During some SPARC road map discussions, a particular anonymous IBM POWER enthusiast inquires:
How... are 192 S3 cores going to provide x6 throughput of 128 SPARC64-VII+ cores?The Base-Line:
This is a very interesting question... how does one get to 600% throughput increase with the release of the "M4" SPARC processor? One must consider where engineering is moving from and moving towards.
[from] SPARC64-VII+ (code-named M3)
- 4 cores per socket
- 2 thread per core
- 8 threads per socket
[to] M4 S3 Cores (based upon T4 S3 cores)

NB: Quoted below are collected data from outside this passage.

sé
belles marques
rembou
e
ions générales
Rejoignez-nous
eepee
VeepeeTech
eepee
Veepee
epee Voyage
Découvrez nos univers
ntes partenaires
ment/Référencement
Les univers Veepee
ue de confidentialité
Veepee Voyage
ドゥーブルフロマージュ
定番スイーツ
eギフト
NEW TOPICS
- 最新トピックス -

- 6 cores per socket (conservative)
- 8 threads per core (normative)
- 48 threads per socket
How to Get There:
Core swap results in 6x thread increase... now that we understand this is purely a mathematical question with definitive end result, the question REALLY is:
How can EACH S3 threads perform on-par with a SPARC VII+ thread?Let's speculate upon this question:
- Increasing cores by 50% increase in throughput by 50%
Threads no longer need to perform on-par, although a 50% per-thread increase is projected.
- Increase clock rate to 3.6GHz provides
~300% faster per-thread throughput over T1 threads.
- Out-of-Order Execution
Another significant increase in throughput over T1-T3 threads.

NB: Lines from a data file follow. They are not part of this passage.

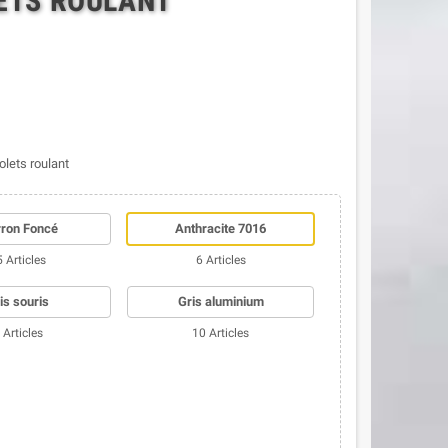
ETS ROULANT
lets roulant
ron Foncé
Anthracite 7016
 Articles
6 Articles
is souris
Gris aluminium
 Articles
10 Articles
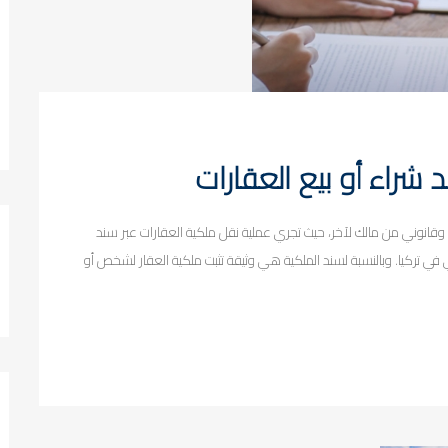
 شراء أو بيع العقارات
قانوني من مالك لآخر، حيث تجري عملية نقل ملكية العقارات عبر سند
في تركيا. وبالنسبة لسند الملكية هي وثيقة تثبت ملكية العقار لشخص أو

- Increase memory bandwidth over old T processors
Provides opportunity to ~2x socket throughput for instructions & data.
- Increase memory bandwidth in throughput over previous SPARC64 V* series
The movement from VII+ based DDR2 to DDR3 offers throughput improvement opportunity
- Increase cache
Provides faster per-thread throughput opportunities with S3, but could increase thread starvation.
- Decrease cores
Reduce number of cores & threads in a socket, to ensure all thread can run at 100% capacity
Of course, it is not only about the hardware, software has a lot to do with it.
- Produce more database operations (i.e. integer) in hardware, instead of in software, specialized applications such as Oracle RDBMS perform faster on nearly every operation.
- Add compression in hardware
I/O throughput increases 500% to 1000% with no CPU impact.
Oracle 11g RDBMS or Solaris ZFS /w compression hosting any databases see benefit.
- Solaris ZFS support of LogZilla (ZFS ZIL Write Cache)
Regular file system applications experience extremely high file system write throughput.
- Solaris ZFS support of ReadZilla (ZFS Read Cache)
Regular file system applications experience extremely high file system read throughput.
Oracle does not appear that far off, from producing the numbers they suggest, with standard applications. They have the technology to do every step, from thread performance acceleration, to storage performance accleration, to I/O performance acceleration, to file system acceleration, to application performance acceleration.
A cursory and objective look at the numbers demonstrate how it is possible - it is not solely about the cores... but the cores are key to understanding how it is possible.